The FBI arrested the suspected inventor and operator of online illegal drug market Silk Road in San Francisco on Wednesday, seizing a record $3.6 million in the online currency Bitcoin in the process.
Ross Ulbricht, who until Wednesday was known only by his online pseudonym “Dread Pirate Roberts,” allegedly created Silk Road in January 2011, using the anonymous software system Tor to evade scrutiny while building a drug marketplace the Feds believe was worth $1.2 billion in narcotics sales over its lifetime.
Users could shop for products like marijuana, ecstasy and methamphetamine in much the same way one shops for books or DVDs on Amazon.com.
Federal agents also closed down the site itself; a banner on Silk Road’s front page now displays the badges of various law enforcement agencies along with the message “This hidden site has been seized.”
Silk Road operated successfully for so long thanks in part to Bitcoin, a digital currency designed to lend semi-anonymity to its user. Buyers and sellers used an internal Bitcoin “bank,” and a so-called “tumbler” sent all payments through a series of complicated, fake transactions designed to obscure the users’ identities.
Contrary to popular understanding, Bitcoin does not completely protect a user’s identity. Jerry Brito, a Bitcoin expert at the free market-oriented Mercatus Center, told The Daily Caller News Foundation that the FBI could have examined the public “block chain” ledger, which records all transactions in the Bitcoin network, to nab their suspect. But they did not do so.
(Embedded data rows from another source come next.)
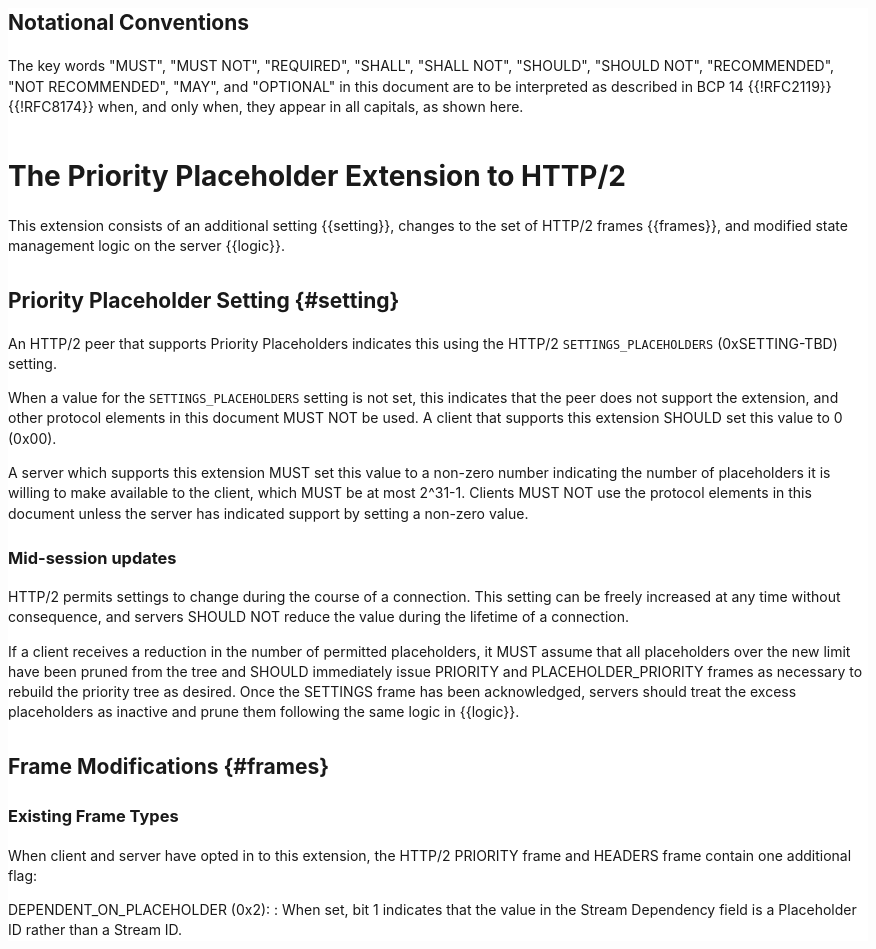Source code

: ## Notational Conventions

The key words "MUST", "MUST NOT", "REQUIRED", "SHALL", "SHALL NOT", "SHOULD",
"SHOULD NOT", "RECOMMENDED", "NOT RECOMMENDED", "MAY", and "OPTIONAL" in this
document are to be interpreted as described in BCP 14 {{!RFC2119}} {{!RFC8174}}
when, and only when, they appear in all capitals, as shown here.

# The Priority Placeholder Extension to HTTP/2

This extension consists of an additional setting {{setting}}, changes to the set
of HTTP/2 frames {{frames}}, and modified state management logic on the server
{{logic}}.

## Priority Placeholder Setting {#setting}

An HTTP/2 peer that supports Priority Placeholders indicates this using the
HTTP/2 `SETTINGS_PLACEHOLDERS` (0xSETTING-TBD) setting.

When a value for the `SETTINGS_PLACEHOLDERS` setting is not set, this indicates
that the peer does not support the extension, and other protocol elements in
this document MUST NOT be used.  A client that supports this extension SHOULD
set this value to 0 (0x00).

A server which supports this extension MUST set this value to a non-zero number
indicating the number of placeholders it is willing to make available to the
client, which MUST be at most 2^31-1.  Clients MUST NOT use the protocol
elements in this document unless the server has indicated support by setting a
non-zero value.

### Mid-session updates

HTTP/2 permits settings to change during the course of a connection.  This
setting can be freely increased at any time without consequence, and servers
SHOULD NOT reduce the value during the lifetime of a connection.

If a client receives a reduction in the number of permitted placeholders, it
MUST assume that all placeholders over the new limit have been pruned from the
tree and SHOULD immediately issue PRIORITY and PLACEHOLDER_PRIORITY frames as
necessary to rebuild the priority tree as desired.  Once the SETTINGS frame has
been acknowledged, servers should treat the excess placeholders as inactive and
prune them following the same logic in {{logic}}.

## Frame Modifications {#frames}

### Existing Frame Types

When client and server have opted in to this extension, the HTTP/2 PRIORITY
frame and HEADERS frame contain one additional flag:

DEPENDENT_ON_PLACEHOLDER (0x2):
: When set, bit 1 indicates that the value in the Stream Dependency field is a
  Placeholder ID rather than a Stream ID.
“[The federal complaint] tells me that the FBI is not using techniques that security researchers are now developing to look at transactions on the block chain, to de-anonymize those transactions and sort of tie identities to the transactions,” he said.
“Bitcoin really had nothing to do with how they identified the suspect here,” Brito continued, “and Bitcoin topography and security has not at all been compromised here.”
Instead, Ulbricht was caught after purchasing nine fake IDs from a Silk Road user in Canada. Customs and Border Patrol agents intercepted the package during a routine inspection in July, prompting additional scrutiny that eventually led to Ulbricht’s arrest.
As the Dread Pirate Roberts, Ulbricht wasn’t shy about sharing his political opinions with the Silk Road community. An avowed libertarian, he posted screeds on everything from the War on Drugs, free markets, the right to bear arms and even the Federal Reserve.
“Silk Road was founded on libertarian principles and continues to be operated on them,” he said in 2012. “The same principles that have allowed Silk Road to flourish can and do work anywhere human beings come together. The only difference is that the State is unable to get its thieving murderous mitts on it.”